Sublime Music logo

Welcome to Sublime Music’s documentation!

Sublime Music is a native, GTK3 Subsonic/Airsonic/Revel/Gonic/Navidrome/*sonic client for the Linux Desktop.

_images/play-queue.png

The Albums tab of Sublime Music with the Play Queue opened. More Screenshots

Features

  • Switch between multiple Subsonic-API-compliant 1 servers.

  • Play music through Chromecast devices on the same LAN.

  • Offline Mode where Sublime Music will not make any network requests.

  • DBus MPRIS interface integration for controlling Sublime Music via clients such as playerctl, i3status-rust, KDE Connect, and many commonly used desktop environments.

  • Browse songs by the sever-reported filesystem structure, or view them organized by ID3 tags in the Albums, Artists, and Playlists views.

  • Intuitive play queue.

  • Create/delete/edit playlists.

  • Download songs for offline listening.

1

Requires a server which implements the Subsonic API version 1.8.0+.

Installation

Via the AUR:

Install the sublime-music package. Example using yay:

yay -S sublime-music

If you want support for storing passwords in the system keychain, also install python-keyring.

If you want support for playing on Chromecast devices, install python-pychromecast. If you want to serve cached files from your computer over the LAN to Chromecast devices also install python-bottle.

Via NixOS:

Sublime Music is part of the nixos-20.09 channel and newer (including nixos-unstable).

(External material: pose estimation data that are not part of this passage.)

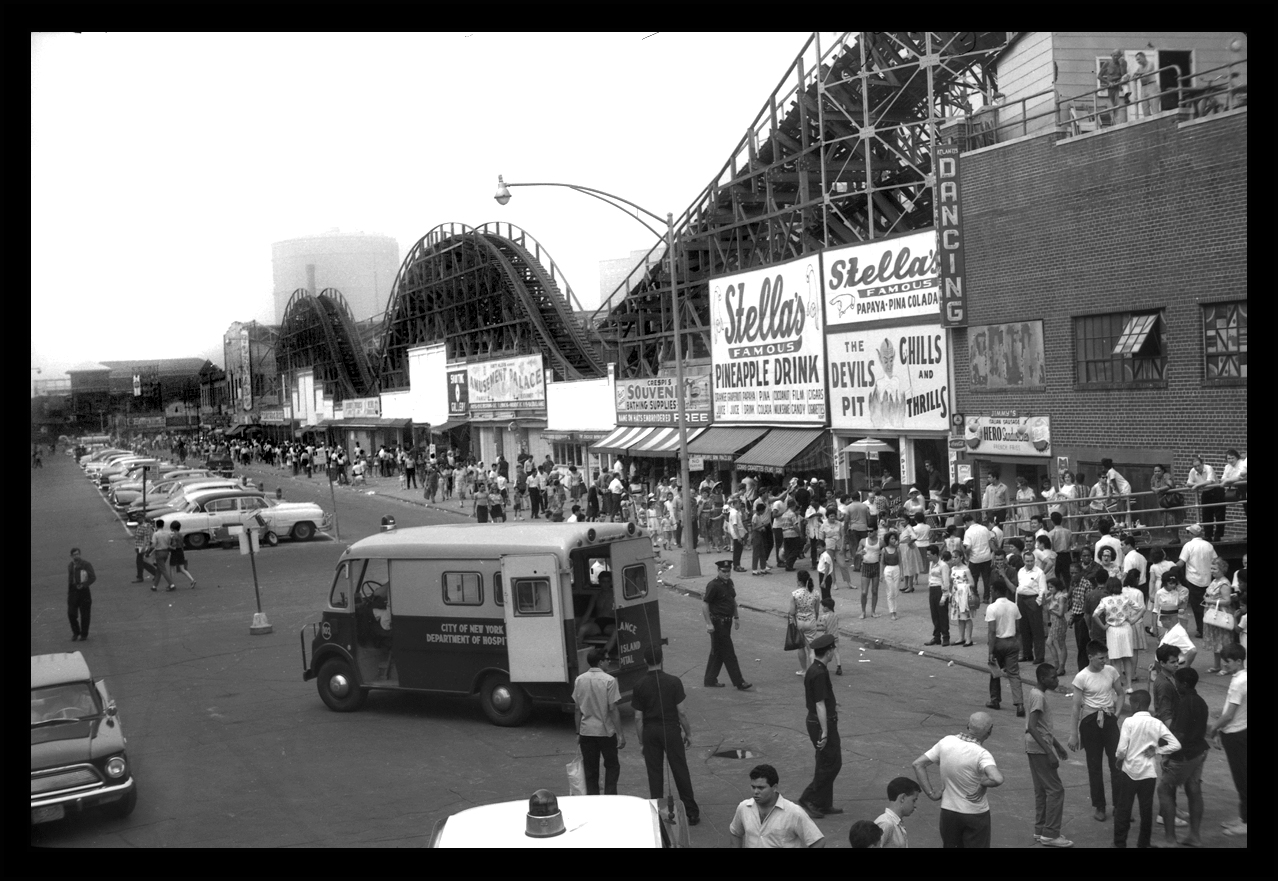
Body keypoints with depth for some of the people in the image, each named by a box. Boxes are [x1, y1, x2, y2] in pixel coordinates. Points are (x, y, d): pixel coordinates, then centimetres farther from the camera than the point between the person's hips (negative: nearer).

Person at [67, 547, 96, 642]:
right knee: (71, 613, -1)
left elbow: (93, 577, -9)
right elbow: (69, 579, 20)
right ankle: (75, 633, 18)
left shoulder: (86, 564, -7)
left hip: (84, 591, -4)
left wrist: (83, 585, -21)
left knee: (84, 615, 2)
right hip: (73, 591, 4)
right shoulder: (70, 565, 11)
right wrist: (68, 591, 17)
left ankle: (84, 634, 16)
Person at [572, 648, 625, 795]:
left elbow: (578, 709, 5)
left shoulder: (579, 680, 0)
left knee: (590, 769, 11)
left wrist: (578, 733, 13)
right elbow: (613, 709, -13)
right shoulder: (609, 680, -13)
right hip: (606, 731, -3)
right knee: (612, 766, 12)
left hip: (586, 731, 3)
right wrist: (620, 734, -8)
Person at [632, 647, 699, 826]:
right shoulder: (673, 682, -10)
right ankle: (692, 812, 14)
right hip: (671, 730, -1)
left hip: (650, 732, 1)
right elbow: (681, 711, -8)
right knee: (680, 771, 8)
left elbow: (638, 717, -4)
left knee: (654, 774, 9)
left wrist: (641, 742, 5)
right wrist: (688, 732, 4)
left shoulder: (640, 686, -7)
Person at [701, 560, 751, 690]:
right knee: (728, 654, -4)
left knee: (717, 652, 15)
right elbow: (704, 604, -17)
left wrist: (736, 617, 20)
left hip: (727, 622, 9)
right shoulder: (713, 586, -17)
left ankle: (710, 680, 24)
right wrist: (708, 623, -19)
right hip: (718, 622, -9)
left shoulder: (729, 583, 9)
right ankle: (739, 683, -2)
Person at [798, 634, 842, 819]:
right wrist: (824, 732, -23)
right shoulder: (819, 674, -23)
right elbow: (820, 705, -24)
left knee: (827, 764, 16)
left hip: (819, 722, 10)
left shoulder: (815, 669, 8)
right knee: (830, 764, -3)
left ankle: (824, 804, 23)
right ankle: (809, 800, 2)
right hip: (822, 723, -10)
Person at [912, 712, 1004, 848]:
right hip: (975, 814, -4)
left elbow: (918, 764, -4)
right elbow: (997, 779, -40)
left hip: (948, 811, 4)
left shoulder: (946, 742, -9)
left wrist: (931, 793, -4)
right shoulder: (981, 754, -23)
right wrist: (983, 783, -20)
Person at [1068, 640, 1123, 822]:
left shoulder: (1111, 671, -1)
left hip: (1109, 719, 3)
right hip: (1090, 721, -3)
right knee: (1094, 765, 7)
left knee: (1117, 762, -2)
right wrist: (1073, 734, -7)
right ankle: (1098, 806, 18)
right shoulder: (1082, 677, -12)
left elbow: (1119, 694, 14)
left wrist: (1117, 712, -2)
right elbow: (1076, 707, -8)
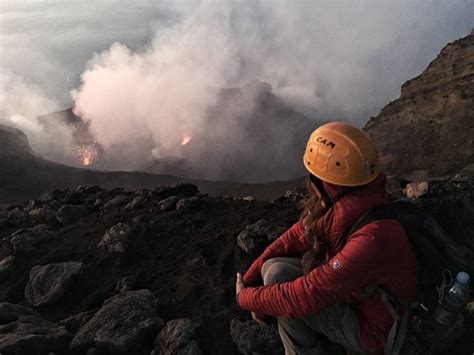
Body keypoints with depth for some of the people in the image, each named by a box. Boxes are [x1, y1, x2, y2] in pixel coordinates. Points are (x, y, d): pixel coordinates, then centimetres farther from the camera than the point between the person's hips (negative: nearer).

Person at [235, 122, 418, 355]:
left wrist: (245, 297, -17)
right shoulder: (346, 204, -12)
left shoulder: (372, 239, -39)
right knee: (274, 264, 1)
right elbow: (293, 239, -5)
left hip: (376, 334, -7)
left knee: (277, 274, -18)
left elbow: (302, 298, -33)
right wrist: (249, 281, -8)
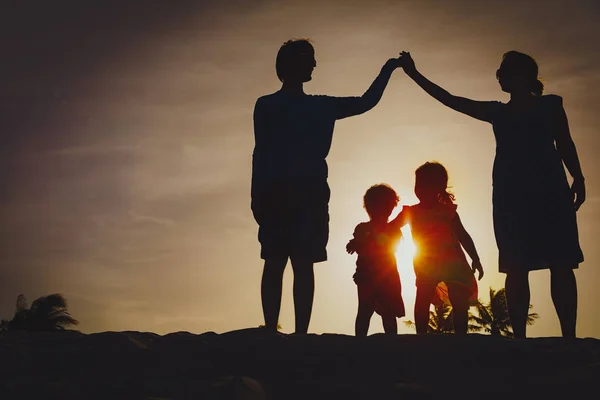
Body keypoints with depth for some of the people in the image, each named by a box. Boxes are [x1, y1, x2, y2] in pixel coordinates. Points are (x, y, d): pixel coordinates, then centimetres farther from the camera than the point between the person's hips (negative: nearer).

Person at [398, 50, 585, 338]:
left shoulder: (550, 105, 13)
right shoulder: (497, 112, 19)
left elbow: (565, 144, 11)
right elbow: (449, 100, 19)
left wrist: (578, 178, -4)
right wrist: (414, 74, 18)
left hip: (550, 189, -2)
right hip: (511, 192, 2)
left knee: (561, 264, -10)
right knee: (516, 268, -5)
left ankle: (569, 336, -12)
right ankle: (520, 338, -6)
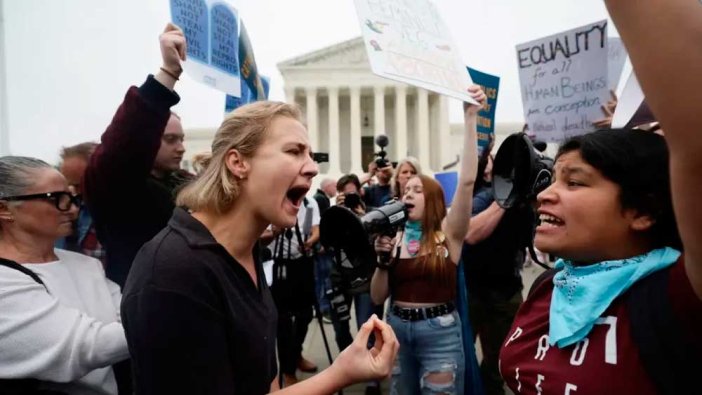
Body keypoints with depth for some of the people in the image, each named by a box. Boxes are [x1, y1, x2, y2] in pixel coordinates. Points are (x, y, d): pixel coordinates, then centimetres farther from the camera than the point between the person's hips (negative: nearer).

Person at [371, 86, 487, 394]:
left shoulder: (448, 232, -5)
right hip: (397, 328, 4)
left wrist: (471, 118, -23)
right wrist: (383, 260, -14)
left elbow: (467, 180, -21)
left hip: (440, 331, -4)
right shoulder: (396, 236, 3)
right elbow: (377, 297, 3)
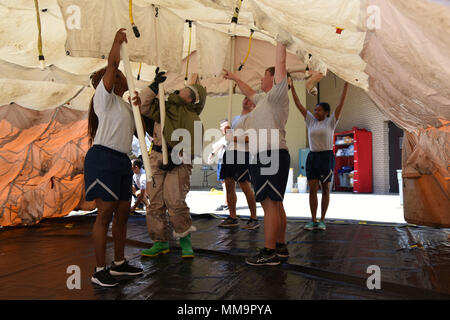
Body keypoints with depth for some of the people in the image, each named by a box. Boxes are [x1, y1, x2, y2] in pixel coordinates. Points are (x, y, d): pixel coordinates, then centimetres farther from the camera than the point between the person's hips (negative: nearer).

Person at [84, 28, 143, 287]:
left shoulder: (124, 104, 24)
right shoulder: (105, 96, 0)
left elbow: (137, 129, 28)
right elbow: (112, 64, -10)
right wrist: (118, 41, 2)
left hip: (122, 161, 9)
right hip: (103, 158, -9)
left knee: (123, 213, 10)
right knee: (105, 213, -8)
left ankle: (119, 263, 21)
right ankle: (100, 270, 0)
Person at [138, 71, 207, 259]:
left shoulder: (193, 119, 2)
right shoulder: (164, 107, 17)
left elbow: (194, 147, -6)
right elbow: (143, 106, 10)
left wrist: (175, 159, -17)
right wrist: (154, 86, 3)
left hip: (178, 162, -5)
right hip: (157, 159, 5)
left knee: (175, 201, -16)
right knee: (155, 202, 3)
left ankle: (185, 241, 3)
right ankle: (160, 242, 14)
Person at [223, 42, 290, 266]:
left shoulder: (277, 95, -4)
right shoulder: (264, 99, 23)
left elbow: (281, 64, -11)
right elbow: (250, 93, 42)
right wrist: (234, 79, 49)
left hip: (270, 155, -10)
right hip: (266, 156, 10)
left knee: (270, 203, -10)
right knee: (275, 203, 12)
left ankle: (269, 253, -7)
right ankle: (281, 248, 21)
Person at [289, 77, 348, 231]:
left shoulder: (331, 122, 0)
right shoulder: (311, 121, 9)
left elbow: (341, 102, -5)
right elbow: (298, 104, 10)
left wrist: (346, 84, -7)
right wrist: (292, 87, 8)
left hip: (327, 157, -3)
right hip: (312, 156, 4)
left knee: (325, 189, 4)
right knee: (312, 189, 0)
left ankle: (322, 220, 12)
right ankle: (313, 220, 6)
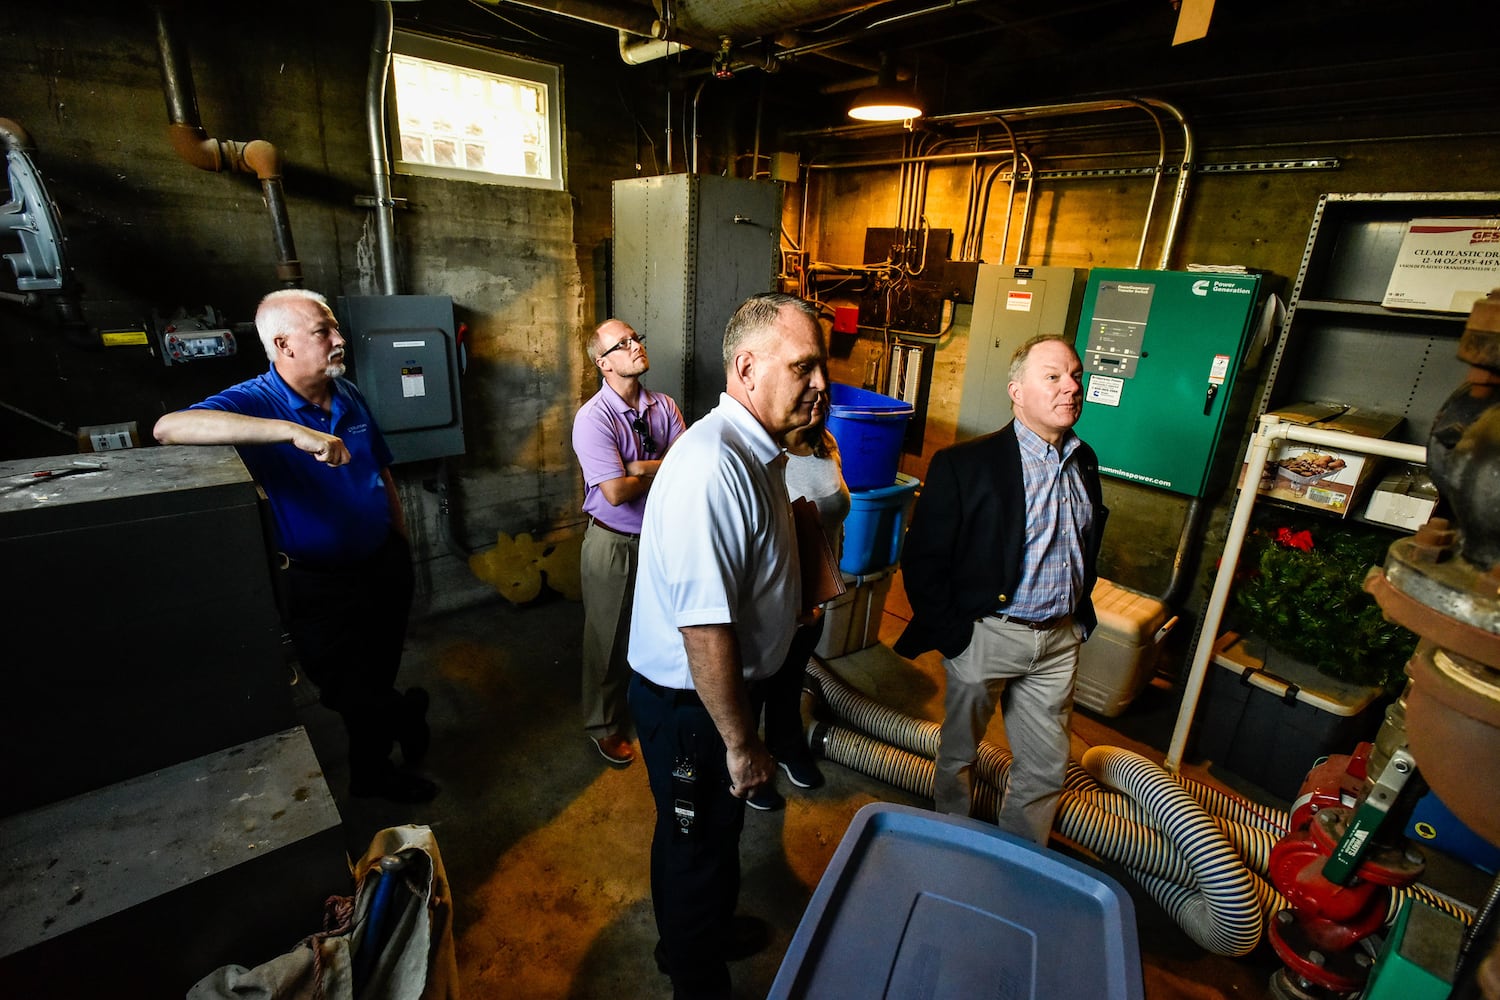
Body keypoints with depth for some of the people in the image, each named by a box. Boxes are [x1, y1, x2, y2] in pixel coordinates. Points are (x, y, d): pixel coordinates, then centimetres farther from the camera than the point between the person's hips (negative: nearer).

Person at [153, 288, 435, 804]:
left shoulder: (349, 395, 0)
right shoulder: (255, 402, -18)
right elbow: (169, 428, -38)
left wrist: (401, 540, 13)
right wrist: (294, 431, -45)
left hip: (383, 564, 6)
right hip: (320, 585, -6)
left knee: (380, 673, 24)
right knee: (351, 693, 9)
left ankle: (372, 770, 49)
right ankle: (405, 714, 42)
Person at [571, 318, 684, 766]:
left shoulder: (664, 407, -1)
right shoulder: (593, 418, -20)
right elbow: (617, 492, -26)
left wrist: (641, 467, -22)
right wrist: (665, 470, -12)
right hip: (614, 544, -5)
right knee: (609, 639, 12)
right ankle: (604, 725, 35)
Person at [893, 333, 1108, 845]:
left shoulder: (1084, 462, 6)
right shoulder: (965, 463, -15)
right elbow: (922, 558, -14)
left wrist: (1081, 612, 13)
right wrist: (952, 633, -14)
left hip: (1060, 638, 6)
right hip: (985, 634, -5)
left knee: (1045, 769, 17)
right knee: (959, 753, 16)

To install Sublime Music on NixOS, either use the declarative or the imperative way:

  • In configuration.nix (declarative):

    environment.systemPackages = [ pkgs.sublime-music ];
    
  • In command line (imperative):

    nix-env -iA sublime-music
    

To customize the extra components installed, you need to use the override function provided by Nix:

(sublime-music.override {
  serverSupport = true;
  chromecastSupport = true;
})

The following components are supported:

  • chromecastSupport: if you want support for playing on Chromecast devices on the LAN. Defaults to false.

  • serverSupport: if you want to be able to serve cached files from your computer over the LAN to Chromecast devices. Defaults to false.

  • keyringSupport: if you want to store your passwords in the system keyring instead of in plain-text. Defaults to true.

  • notifySupport: if you want to enable notifications when a new song begins to play. Defaults to true.

  • networkSupport: if you want to change the address used to access the server depending on what network you are connected to. Defaults to true.

See Nix package management for more information.

Via the Debian package

Sublime Music is not currently in the Debian ‘Stable’ distribution, but has been packaged for Debian ‘Unstable’ and ‘Testing’.

If you have these sources in your /etc/apt/sources.list, you can install the package with:

sudo apt install sublime-music

Via PyPi:

pip install sublime-music

There are a few optional dependencies that you can install. Here’s an example of how to do that:

pip install sublime-music[keyring,chromecast,server]
  • keyring: if you want to store your passwords in the system keyring instead of in plain-text

  • chromecast: if you want support for playing on Chromecast devices on the LAN.

  • server: if you want to be able to serve cached files from your computer over the LAN to Chromecast devices

Note

Sublime Music requires Python 3.8. Please make sure that you have that installed. You may also need to use pip3 instead of pip if you are on an OS that hasn’t deprecated Python 2 yet.